:: Assigned task ::
Every line in the data below from the one containing "79 506 14.87" down to the one containing "134 121 10.90", both included, must be retyped exactly; no other line is to appear.

:: Provided information ::
□ □ □ □ □
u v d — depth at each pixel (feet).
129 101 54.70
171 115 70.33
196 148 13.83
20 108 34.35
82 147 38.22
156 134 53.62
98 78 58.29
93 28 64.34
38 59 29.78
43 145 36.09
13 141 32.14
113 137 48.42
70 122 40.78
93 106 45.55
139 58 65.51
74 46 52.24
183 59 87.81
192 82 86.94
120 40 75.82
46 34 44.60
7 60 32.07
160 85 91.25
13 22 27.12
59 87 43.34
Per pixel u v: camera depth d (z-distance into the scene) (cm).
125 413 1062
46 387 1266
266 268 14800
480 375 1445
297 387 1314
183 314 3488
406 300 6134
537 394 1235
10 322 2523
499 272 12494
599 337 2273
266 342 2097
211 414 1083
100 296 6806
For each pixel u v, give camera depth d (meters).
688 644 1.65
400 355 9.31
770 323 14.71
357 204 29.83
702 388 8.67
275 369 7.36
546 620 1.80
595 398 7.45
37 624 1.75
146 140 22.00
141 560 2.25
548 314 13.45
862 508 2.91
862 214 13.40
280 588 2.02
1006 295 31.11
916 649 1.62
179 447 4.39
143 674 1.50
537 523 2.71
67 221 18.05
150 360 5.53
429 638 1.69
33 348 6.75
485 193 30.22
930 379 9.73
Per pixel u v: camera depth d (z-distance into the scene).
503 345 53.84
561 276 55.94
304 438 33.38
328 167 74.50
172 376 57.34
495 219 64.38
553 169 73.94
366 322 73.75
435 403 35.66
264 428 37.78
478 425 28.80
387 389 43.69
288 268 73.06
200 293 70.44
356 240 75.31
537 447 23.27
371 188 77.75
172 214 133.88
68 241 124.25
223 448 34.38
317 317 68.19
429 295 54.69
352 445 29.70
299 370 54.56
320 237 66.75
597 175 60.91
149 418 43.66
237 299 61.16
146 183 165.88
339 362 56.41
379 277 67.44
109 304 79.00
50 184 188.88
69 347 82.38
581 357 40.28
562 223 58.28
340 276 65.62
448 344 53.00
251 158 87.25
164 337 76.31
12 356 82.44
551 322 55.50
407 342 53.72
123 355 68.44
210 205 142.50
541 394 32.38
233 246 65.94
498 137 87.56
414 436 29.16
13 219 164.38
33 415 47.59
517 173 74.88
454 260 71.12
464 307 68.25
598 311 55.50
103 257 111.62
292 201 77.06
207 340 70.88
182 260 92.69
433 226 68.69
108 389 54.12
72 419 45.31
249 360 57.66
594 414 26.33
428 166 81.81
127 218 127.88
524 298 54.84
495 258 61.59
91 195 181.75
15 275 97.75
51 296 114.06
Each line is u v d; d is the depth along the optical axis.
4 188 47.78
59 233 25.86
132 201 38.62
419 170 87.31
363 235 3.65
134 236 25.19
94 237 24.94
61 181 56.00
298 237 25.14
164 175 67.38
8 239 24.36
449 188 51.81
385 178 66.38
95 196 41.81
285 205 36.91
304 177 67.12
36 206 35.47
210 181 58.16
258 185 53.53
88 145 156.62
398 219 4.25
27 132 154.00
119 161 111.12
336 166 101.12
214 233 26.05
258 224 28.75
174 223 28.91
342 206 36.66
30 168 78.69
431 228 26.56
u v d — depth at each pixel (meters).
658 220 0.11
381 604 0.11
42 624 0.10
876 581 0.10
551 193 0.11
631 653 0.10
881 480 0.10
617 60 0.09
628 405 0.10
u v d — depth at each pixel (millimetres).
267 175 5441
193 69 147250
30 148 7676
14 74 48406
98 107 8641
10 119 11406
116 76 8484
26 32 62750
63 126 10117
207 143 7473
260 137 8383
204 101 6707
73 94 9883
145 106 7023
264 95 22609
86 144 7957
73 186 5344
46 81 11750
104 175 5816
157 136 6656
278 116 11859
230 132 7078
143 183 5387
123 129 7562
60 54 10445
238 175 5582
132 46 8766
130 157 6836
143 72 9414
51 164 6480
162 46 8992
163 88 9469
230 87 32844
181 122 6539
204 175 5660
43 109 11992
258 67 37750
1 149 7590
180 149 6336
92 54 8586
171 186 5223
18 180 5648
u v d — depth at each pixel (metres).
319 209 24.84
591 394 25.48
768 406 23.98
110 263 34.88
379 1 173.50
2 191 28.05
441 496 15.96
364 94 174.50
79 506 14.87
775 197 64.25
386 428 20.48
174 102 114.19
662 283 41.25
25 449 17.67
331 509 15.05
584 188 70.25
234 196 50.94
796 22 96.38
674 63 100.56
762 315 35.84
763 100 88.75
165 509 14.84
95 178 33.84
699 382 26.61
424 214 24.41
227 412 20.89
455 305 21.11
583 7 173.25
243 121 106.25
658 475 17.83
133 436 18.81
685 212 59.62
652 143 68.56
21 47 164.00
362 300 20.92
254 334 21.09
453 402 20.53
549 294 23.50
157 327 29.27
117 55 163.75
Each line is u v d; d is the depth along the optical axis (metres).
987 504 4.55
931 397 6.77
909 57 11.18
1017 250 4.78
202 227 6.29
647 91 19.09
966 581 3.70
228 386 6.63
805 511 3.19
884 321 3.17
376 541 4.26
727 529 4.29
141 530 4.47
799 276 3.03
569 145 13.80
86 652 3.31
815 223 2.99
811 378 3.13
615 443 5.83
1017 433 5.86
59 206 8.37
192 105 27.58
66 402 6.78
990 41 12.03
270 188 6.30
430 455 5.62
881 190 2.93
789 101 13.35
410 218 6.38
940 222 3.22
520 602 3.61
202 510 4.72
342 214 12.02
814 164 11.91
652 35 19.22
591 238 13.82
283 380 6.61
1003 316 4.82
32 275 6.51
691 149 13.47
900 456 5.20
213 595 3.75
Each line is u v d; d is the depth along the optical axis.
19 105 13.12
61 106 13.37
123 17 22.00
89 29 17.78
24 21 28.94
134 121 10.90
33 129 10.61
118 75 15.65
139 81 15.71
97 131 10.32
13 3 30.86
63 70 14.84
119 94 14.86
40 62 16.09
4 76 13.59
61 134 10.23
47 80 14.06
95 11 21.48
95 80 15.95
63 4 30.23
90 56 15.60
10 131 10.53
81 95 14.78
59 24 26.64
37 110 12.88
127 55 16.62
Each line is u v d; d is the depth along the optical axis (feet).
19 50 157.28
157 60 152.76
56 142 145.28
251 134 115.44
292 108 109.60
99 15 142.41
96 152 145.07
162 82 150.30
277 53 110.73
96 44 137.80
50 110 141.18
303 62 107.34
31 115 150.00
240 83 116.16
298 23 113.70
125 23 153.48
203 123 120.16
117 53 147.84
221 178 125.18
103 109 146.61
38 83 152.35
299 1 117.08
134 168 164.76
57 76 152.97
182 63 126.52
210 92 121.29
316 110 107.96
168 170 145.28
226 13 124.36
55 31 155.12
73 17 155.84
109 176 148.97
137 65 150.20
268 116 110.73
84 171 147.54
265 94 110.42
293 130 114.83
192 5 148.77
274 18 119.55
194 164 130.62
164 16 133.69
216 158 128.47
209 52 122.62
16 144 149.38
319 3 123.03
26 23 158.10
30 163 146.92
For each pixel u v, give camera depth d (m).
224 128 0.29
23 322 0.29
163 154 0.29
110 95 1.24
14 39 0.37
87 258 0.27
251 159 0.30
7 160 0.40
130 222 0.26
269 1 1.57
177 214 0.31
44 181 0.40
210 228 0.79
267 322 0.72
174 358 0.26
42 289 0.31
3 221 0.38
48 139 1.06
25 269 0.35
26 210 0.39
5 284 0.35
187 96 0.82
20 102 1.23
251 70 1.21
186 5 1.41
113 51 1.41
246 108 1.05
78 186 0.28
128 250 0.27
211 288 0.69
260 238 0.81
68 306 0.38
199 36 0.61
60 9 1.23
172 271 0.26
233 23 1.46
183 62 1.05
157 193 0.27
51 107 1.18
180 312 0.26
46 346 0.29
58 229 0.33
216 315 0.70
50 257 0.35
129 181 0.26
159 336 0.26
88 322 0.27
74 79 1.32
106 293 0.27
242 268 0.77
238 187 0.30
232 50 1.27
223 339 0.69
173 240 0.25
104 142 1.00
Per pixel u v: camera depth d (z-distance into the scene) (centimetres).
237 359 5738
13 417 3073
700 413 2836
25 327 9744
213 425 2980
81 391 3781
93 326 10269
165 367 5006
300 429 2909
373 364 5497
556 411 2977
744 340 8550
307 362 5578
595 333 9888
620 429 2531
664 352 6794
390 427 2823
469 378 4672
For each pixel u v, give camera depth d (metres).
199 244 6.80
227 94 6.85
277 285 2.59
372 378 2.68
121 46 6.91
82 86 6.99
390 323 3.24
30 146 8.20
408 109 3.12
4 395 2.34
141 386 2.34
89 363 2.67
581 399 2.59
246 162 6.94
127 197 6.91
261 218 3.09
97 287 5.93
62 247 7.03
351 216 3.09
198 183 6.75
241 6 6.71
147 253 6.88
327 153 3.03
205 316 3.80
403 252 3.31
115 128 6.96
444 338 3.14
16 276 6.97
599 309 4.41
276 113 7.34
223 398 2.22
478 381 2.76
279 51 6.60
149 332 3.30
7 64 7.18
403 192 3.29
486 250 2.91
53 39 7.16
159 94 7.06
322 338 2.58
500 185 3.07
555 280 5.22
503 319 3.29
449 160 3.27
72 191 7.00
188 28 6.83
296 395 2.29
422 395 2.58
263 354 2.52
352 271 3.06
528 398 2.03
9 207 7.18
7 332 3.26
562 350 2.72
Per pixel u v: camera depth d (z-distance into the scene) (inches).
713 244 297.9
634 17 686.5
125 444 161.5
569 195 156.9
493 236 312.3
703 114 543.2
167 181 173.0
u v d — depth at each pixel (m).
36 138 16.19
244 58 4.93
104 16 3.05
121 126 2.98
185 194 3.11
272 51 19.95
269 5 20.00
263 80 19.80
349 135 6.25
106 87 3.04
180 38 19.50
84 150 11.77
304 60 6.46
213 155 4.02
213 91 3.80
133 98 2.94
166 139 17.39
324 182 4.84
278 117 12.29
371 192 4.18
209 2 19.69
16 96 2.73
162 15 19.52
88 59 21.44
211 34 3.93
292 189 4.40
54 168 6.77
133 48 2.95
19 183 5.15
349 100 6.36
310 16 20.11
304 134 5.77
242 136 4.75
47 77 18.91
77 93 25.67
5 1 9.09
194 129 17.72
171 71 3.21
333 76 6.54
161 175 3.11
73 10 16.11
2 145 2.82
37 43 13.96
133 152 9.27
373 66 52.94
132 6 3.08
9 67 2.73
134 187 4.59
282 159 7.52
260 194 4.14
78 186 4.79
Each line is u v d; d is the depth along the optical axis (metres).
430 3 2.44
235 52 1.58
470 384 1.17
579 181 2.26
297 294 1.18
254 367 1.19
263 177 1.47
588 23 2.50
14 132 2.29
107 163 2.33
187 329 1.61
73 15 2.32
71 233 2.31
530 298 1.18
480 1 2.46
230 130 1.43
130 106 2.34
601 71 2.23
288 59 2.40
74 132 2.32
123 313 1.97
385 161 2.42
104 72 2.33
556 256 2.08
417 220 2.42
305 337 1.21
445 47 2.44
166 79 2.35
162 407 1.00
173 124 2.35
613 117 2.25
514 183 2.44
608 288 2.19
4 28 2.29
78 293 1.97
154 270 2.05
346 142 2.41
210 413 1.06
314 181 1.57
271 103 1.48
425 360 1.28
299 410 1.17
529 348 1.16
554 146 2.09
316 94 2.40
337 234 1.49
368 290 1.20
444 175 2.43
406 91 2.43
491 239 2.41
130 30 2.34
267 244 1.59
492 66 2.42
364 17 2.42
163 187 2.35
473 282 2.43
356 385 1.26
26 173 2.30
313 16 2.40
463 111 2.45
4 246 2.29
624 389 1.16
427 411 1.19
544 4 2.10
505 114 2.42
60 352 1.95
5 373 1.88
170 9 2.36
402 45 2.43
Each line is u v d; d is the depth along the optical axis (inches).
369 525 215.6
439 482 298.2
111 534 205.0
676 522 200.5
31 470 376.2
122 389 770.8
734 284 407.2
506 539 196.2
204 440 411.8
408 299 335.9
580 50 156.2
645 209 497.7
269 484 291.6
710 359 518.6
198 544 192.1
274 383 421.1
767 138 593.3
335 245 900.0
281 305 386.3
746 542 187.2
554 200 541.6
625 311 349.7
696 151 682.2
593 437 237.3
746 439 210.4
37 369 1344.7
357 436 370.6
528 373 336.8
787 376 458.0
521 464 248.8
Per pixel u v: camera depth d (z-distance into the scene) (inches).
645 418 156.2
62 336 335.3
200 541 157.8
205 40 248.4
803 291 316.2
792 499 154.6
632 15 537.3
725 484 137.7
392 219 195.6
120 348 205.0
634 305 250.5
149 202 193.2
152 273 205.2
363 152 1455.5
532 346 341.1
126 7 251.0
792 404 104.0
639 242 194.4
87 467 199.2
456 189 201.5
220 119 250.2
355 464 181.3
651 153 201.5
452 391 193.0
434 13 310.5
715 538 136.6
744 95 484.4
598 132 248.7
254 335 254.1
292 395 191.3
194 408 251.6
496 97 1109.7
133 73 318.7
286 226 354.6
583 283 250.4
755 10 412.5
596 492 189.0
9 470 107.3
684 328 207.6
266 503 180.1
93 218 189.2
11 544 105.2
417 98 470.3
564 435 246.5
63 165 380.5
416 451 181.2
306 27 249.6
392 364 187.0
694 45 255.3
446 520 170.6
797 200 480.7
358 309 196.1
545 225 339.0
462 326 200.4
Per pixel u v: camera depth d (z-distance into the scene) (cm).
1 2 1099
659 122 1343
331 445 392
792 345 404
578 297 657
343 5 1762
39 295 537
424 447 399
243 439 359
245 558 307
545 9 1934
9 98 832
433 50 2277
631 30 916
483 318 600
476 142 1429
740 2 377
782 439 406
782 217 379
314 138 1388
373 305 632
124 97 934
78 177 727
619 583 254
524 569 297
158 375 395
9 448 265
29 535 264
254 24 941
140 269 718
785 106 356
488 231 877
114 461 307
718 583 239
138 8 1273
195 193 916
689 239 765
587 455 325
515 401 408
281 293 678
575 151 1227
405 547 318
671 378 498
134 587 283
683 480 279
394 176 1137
□ □ □ □ □
:: The answer ::
79 506 14.87
775 197 64.25
386 428 20.48
174 102 114.19
662 283 41.25
25 449 17.67
331 509 15.05
584 188 70.25
234 196 50.94
796 22 96.38
674 63 100.56
762 315 35.84
763 100 88.75
165 509 14.84
95 178 33.84
699 382 26.61
424 214 24.41
227 412 20.89
455 305 21.11
583 7 173.25
243 121 106.25
658 475 17.83
133 436 18.81
685 212 59.62
652 143 68.56
21 47 164.00
362 300 20.92
254 334 21.09
453 402 20.53
549 294 23.50
157 327 29.27
117 55 163.75
Each line is u v d; d is the depth along the optical axis (metres).
987 504 4.55
931 397 6.77
909 57 11.18
1017 250 4.78
202 227 6.29
647 91 19.09
966 581 3.70
228 386 6.63
805 511 3.19
884 321 3.17
376 541 4.26
727 529 4.29
141 530 4.47
799 276 3.03
569 145 13.80
86 652 3.31
815 223 2.99
811 378 3.13
615 443 5.83
1017 433 5.86
59 206 8.37
192 105 27.58
66 402 6.78
990 41 12.03
270 188 6.30
430 455 5.62
881 190 2.93
789 101 13.35
410 218 6.38
940 222 3.22
520 602 3.61
202 510 4.72
342 214 12.02
814 164 11.91
652 35 19.22
591 238 13.82
283 380 6.61
1003 316 4.82
32 275 6.51
691 149 13.47
900 456 5.20
213 595 3.75
Each line is u v d; d is the depth along the optical axis.
19 105 13.12
61 106 13.37
123 17 22.00
89 29 17.78
24 21 28.94
134 121 10.90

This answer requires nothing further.